* WHAT TO DO *
• 1. Answer these questions from the comments on the Jonghyun album listening party:
(a) Why does the opening line give a trigger warning for the listening party?
(b) Which song did the commenter find themselves telling pd nim, through the screen, to skip?
(c) What does that commenter say is their first language?
• 2. Continue the comments on the Jonghyun album listening party from where they stop.

━━━ EXERCISE TEXT

We've finally arrived at this album... I mean just a MASSIVE trigger warning for this listening party as it's going to get pretty heavy towards the second half. But it was a beautiful journey.

Comments

It really seems like the SHINee World has been beside you and waiting for you all this time. Of course, SHINee comes into your life when you need them most, and for you it seems, more than once. I’m happy to be here with you now, and with all the kind shawols I have met on my own SHINee journey. Let’s do our best to be the understanding and supportive people that Jonghyun would have wanted us to be.

Blue_Twist

Watched pd nim listen to Elevator just now. I found myself telling him through the screen to skip Let me go. I struggled a lot when this album came out, between trying not to assume anything about the state of Jonghyun's mental health and desperately wanting to avoid listening to this album again because I was battling my own depression. The enormous guilt and sorrow I felt when he passed and I suddenly remembered the few songs in this album were so heartbreaking. It's the most difficult album to listen to. I rarely listen to it, but surprisingly it is my favorite (after She is because she IS the queen), because he's so so so honest. I thank and commend him so much for that courage and selfless artistry. I always warn others of this album when they start their SHINee/Jonghyun journey. "Tread carefully, but please do listen to it when you're ready. You'll not hear a more frank portrayal of a more brilliant mind." edit) Watching Let me go. My first language is Korean, so here goes. "아무래도" has an implied "it won't make a difference" or "Nothing can change this." It signifies a sense of inevitability. Or it could mean somehitng like "welp... I don't care what happens anymore." Of course, there is room for error or debate since we are all not the lyricist himself, but that's what I took this lyric to mean.

━━━━━━
━━━ DATASET EXCERPTS

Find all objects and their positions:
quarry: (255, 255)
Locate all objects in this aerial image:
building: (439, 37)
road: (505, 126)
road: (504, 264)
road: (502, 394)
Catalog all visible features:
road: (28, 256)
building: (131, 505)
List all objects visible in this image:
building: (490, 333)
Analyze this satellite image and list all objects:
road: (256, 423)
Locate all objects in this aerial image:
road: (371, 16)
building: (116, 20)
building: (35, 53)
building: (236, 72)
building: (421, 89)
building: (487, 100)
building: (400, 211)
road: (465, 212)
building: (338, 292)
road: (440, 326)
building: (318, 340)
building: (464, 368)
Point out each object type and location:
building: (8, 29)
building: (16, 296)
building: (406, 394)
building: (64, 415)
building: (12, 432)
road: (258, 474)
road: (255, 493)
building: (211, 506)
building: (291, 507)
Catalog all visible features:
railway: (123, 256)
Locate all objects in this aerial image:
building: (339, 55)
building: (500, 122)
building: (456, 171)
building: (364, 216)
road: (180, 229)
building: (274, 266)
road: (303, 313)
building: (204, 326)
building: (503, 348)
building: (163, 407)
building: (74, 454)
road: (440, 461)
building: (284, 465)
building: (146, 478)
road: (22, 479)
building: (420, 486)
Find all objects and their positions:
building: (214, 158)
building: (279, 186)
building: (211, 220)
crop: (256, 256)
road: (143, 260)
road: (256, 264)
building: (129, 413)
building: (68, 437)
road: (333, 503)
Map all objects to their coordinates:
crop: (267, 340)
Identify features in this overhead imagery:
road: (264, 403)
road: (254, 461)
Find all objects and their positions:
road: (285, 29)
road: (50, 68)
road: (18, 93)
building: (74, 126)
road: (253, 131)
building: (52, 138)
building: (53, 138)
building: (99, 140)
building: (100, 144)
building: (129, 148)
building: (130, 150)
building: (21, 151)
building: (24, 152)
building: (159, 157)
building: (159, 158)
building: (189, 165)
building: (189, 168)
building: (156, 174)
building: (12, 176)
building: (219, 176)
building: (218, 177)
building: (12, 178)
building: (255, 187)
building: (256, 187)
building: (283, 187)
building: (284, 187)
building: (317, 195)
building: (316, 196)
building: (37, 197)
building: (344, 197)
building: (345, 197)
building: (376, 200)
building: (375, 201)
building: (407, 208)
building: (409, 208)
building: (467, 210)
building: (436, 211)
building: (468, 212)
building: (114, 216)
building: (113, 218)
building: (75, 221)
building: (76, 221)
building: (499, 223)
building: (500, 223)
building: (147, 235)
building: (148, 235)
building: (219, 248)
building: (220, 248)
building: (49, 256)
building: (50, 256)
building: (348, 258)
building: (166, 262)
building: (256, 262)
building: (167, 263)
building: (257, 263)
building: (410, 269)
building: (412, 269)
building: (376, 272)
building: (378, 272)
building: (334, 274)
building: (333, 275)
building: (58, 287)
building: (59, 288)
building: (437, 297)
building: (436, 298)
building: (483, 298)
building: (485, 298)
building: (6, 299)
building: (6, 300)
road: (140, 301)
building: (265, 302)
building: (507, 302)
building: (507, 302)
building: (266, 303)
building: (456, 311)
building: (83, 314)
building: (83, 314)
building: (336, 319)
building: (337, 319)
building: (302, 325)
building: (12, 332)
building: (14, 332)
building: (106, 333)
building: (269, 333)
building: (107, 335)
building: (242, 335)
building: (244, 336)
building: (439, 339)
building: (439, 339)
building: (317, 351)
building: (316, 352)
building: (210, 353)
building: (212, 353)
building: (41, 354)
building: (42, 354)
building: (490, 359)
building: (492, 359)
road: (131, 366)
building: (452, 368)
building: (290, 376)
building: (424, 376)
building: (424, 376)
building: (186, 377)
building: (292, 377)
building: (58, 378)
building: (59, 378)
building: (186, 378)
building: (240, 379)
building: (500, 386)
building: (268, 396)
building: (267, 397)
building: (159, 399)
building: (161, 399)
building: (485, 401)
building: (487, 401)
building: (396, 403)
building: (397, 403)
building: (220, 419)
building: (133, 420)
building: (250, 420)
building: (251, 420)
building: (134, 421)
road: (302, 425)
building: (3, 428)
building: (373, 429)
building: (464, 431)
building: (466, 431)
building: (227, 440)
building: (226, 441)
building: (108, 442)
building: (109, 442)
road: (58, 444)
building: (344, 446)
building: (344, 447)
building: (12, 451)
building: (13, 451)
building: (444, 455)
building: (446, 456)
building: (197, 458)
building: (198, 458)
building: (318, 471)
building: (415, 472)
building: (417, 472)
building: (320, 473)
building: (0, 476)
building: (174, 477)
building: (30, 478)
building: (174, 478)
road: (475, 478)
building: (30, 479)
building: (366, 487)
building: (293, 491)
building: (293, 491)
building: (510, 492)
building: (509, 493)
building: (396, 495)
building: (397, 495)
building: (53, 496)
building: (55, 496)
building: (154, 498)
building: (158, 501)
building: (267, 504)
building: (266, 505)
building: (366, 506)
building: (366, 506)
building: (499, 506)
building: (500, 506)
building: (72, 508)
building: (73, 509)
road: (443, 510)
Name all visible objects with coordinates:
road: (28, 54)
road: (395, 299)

━━━━━━

* RESULTS FOR EACH TASK *
• 1.
(a) The listening party is going to get pretty heavy toward the second half.
(b) Let me go.
(c) Korean.

• 2.
Brennan Cho

i cried so hard when he passed away and listened to ‘let me out’ etc that area. i was student and i couldn’t manage my emotions. My sister even called me straight to check my state after the news was spread. I feel so sorry for him because i suffered of depression for a long time but why i might notice his state more early while listening his songs. It happened so i couldn’t change at all, I really want him rest in peace. Thanks for sharing your thought about his album. Finally, even after long time has passed, you are the only reactor who react all of his solo albums nowadays.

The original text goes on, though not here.